5. The two-station cup mold independent rotation driving device according to claim 3, wherein the two ends of the connecting rod are respectively connected with a first spring and a second spring, the first spring and the second spring are horizontally arranged, the first spring and the second spring are symmetrically arranged on two sides of the follow-up shaft, and the other ends of the first spring and the second spring are arranged on the driving gear mounting plate.

6. The two-station cup mold independent rotation driving device according to claim 3, wherein the number of the connecting rods is 2, the connecting rods are vertically distributed up and down, the mounting shaft is connected with two ends of the two connecting rods, and the follow-up shaft passes through the connecting rod below.

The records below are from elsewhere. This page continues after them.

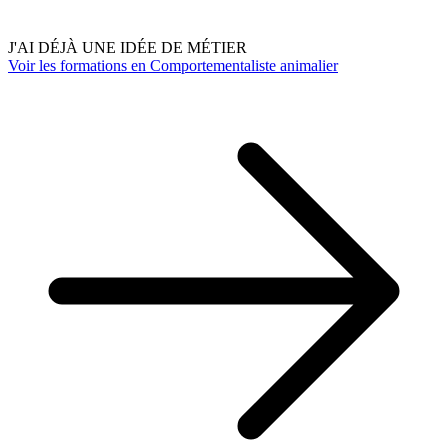
J'AI DÉJÀ UNE IDÉE DE MÉTIER
Voir les formations en Comportementaliste animalier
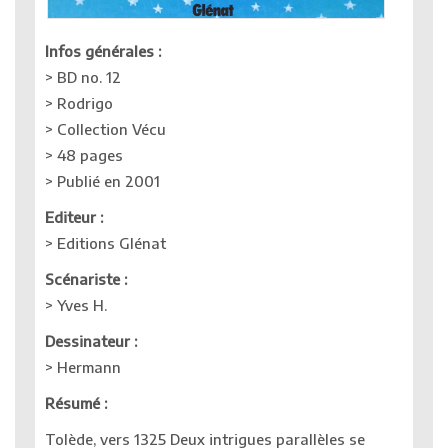
Infos générales :
> BD no. 12
> Rodrigo
> Collection Vécu
> 48 pages
> Publié en 2001
Editeur :
> Editions Glénat
Scénariste :
> Yves H.
Dessinateur :
> Hermann
Résumé :
Tolède, vers 1325 Deux intrigues parallèles se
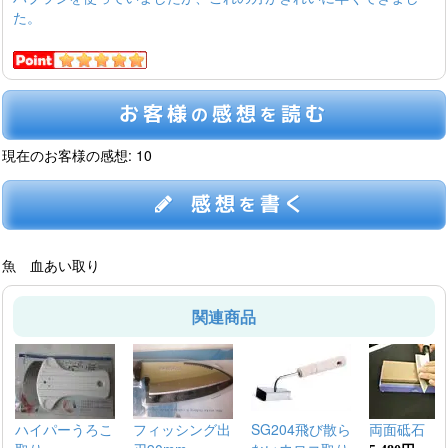
た。
お客様
感想
読む
の
を
現在のお客様の感想: 10
感想
書く
を
魚 血あい取り
関連商品
ハイパーうろこ
フィッシング出
SG204飛び散ら
両面砥石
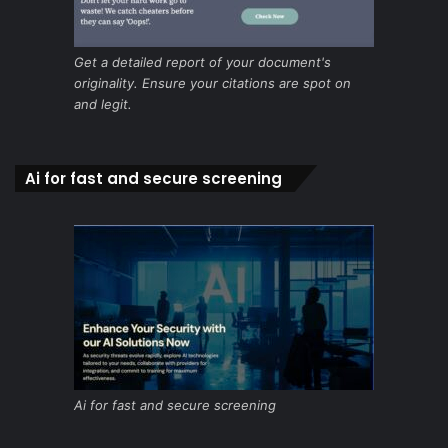
Get a detailed report of your document's
originality. Ensure your citations are spot on
and legit.
Ai for fast and secure screening
Ai for fast and secure screening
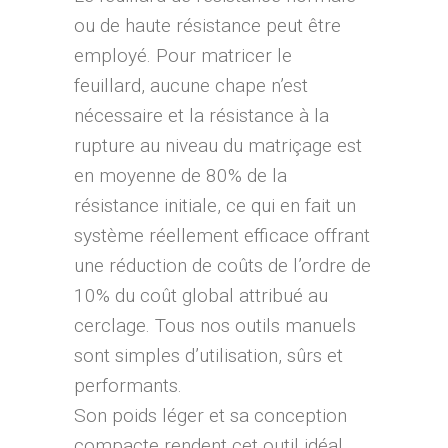
ou de haute résistance peut être
employé. Pour matricer le
feuillard, aucune chape n’est
nécessaire et la résistance à la
rupture au niveau du matriçage est
en moyenne de 80% de la
résistance initiale, ce qui en fait un
système réellement efficace offrant
une réduction de coûts de l’ordre de
10% du coût global attribué au
cerclage. Tous nos outils manuels
sont simples d’utilisation, sûrs et
performants.
Son poids léger et sa conception
compacte rendent cet outil idéal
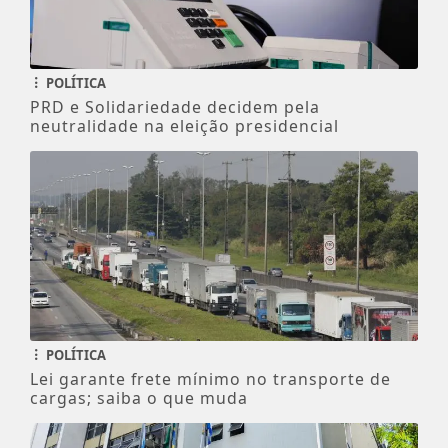
POLÍTICA
PRD e Solidariedade decidem pela
neutralidade na eleição presidencial
POLÍTICA
Lei garante frete mínimo no transporte de
cargas; saiba o que muda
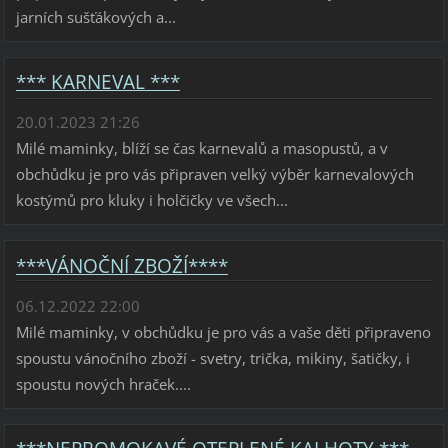
jarních sušťákových a...
*** KARNEVAL ***
20.01.2023 21:26
Milé maminky, blíží se čas karnevalů a masopustů, a v
obchůdku je pro vás připraven velký výběr karnevalových
kostýmů pro kluky i holčičky ve všech...
***VÁNOČNÍ ZBOŽÍ****
06.12.2022 22:00
Milé maminky, v obchůdku je pro vás a vaše děti připraveno
spoustu vánočního zboží - svetry, trička, mikiny, šatičky, i
spoustu nových hraček....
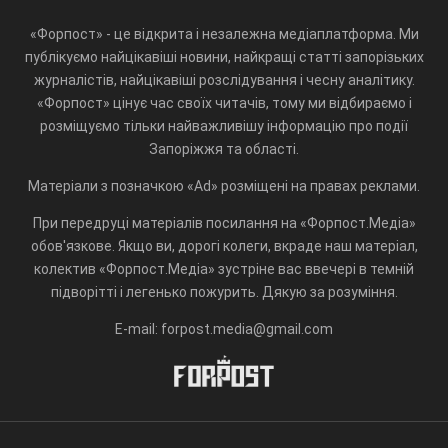
«Форпост» - це відкрита і незалежна медіаплатформа. Ми
публікуємо найцікавіші новини, найкращі статті запорізьких
журналістів, найцікавіші розслідування і чесну аналітику.
«Форпост» цінує час своїх читачів, тому ми відбираємо і
розміщуємо тільки найважливішу інформацію про події
Запоріжжя та області.
Матеріали з позначкою «Ad» розміщені на правах реклами.
При передруці матеріалів посилання на «Форпост.Медіа»
обов'язкове. Якщо ви, дорогі колеги, вкраде наш матеріал,
колектив «Форпост.Медіа» зустріне вас ввечері в темній
підворітті і легенько пожурить. Дякую за розуміння.
E-mail: forpost.media@gmail.com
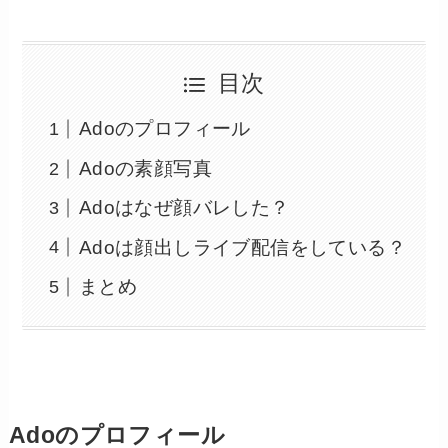
目次
Adoのプロフィール
Adoの素顔写真
Adoはなぜ顔バレした？
Adoは顔出しライブ配信をしている？
まとめ
Adoのプロフィール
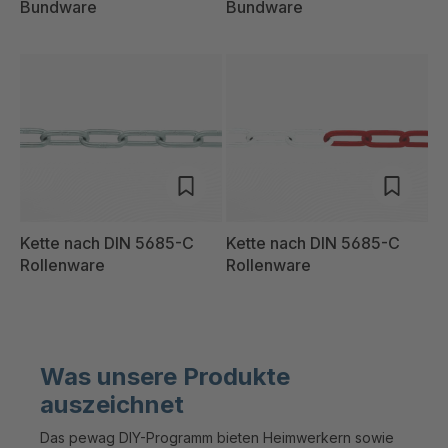
Bundware
Bundware
Kette nach DIN 5685-C
Kette nach DIN 5685-C
Rollenware
Rollenware
Was unsere Produkte
auszeichnet
Das pewag DIY-Programm bieten Heimwerkern sowie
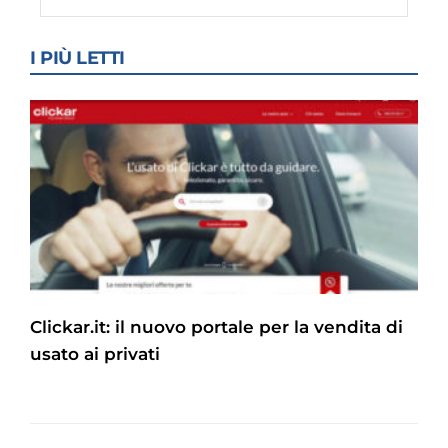
I PIÙ LETTI
Clickar.it: il nuovo portale per la vendita di
usato ai privati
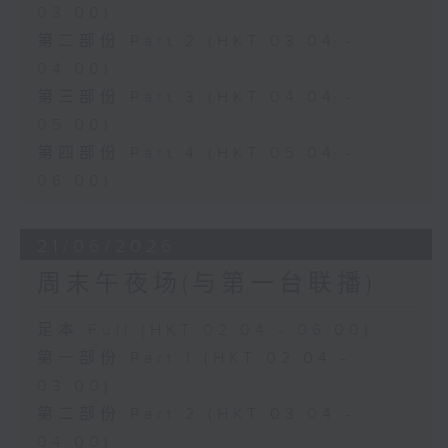
03:00)
第二部份 Part 2 (HKT 03:04 -
04:00)
第三部份 Part 3 (HKT 04:04 -
05:00)
第四部份 Part 4 (HKT 05:04 -
06:00)
21/06/2026
周末午夜场(与第一台联播)
足本 Full (HKT 02:04 - 06:00)
第一部份 Part 1 (HKT 02:04 -
03:00)
第二部份 Part 2 (HKT 03:04 -
04:00)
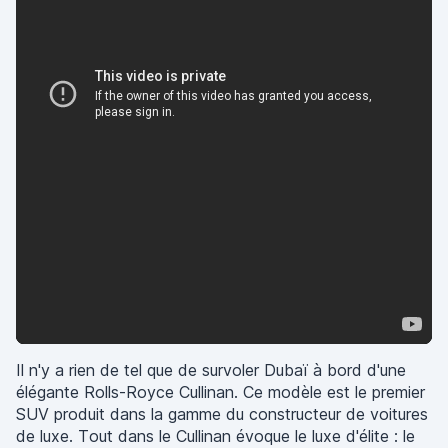
Il n'y a rien de tel que de survoler Dubaï à bord d'une
élégante Rolls-Royce Cullinan. Ce modèle est le premier
SUV produit dans la gamme du constructeur de voitures
de luxe. Tout dans le Cullinan évoque le luxe d'élite : le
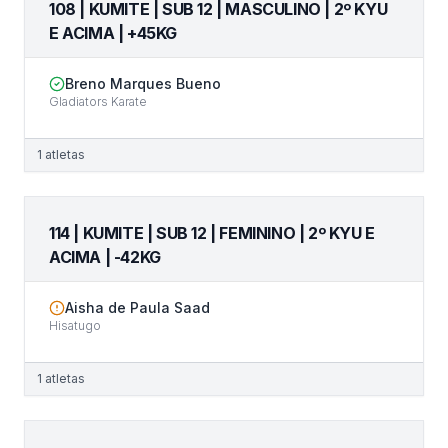
108 | KUMITE | SUB 12 | MASCULINO | 2º KYU
E ACIMA | +45KG
Breno Marques Bueno
Gladiators Karate
1
atletas
114 | KUMITE | SUB 12 | FEMININO | 2º KYU E
ACIMA | -42KG
Aisha de Paula Saad
Hisatugo
1
atletas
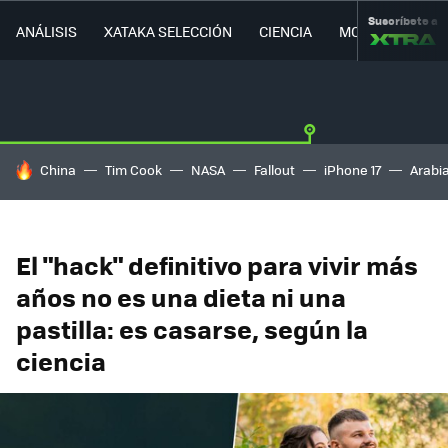
Suscríbete a
ANÁLISIS
XATAKA SELECCIÓN
CIENCIA
MOVILIDAD
HOY SE HABLA DE
China
Tim Cook
NASA
Fallout
iPhone 17
Arabi
El "hack" definitivo para vivir más
años no es una dieta ni una
pastilla: es casarse, según la
ciencia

7. The independent rotation driving device for the two-station cup mold according to claim 5, wherein the pretightening force of the first spring is the same as that of the second spring.

8. The two-station cup mold independent self-rotation driving device according to claim 3, wherein the bottom half shaft of the follow-up shaft is nested on the bearing seat, the bottom of the follow-up shaft is coated with lubricating grease, and the bottom of the follow-up shaft is provided with a spring III.

9. The two-station cup mold independent rotation driving device according to claim 1, further comprising a sensor, wherein the sensor is arranged between the 2 driven pulleys.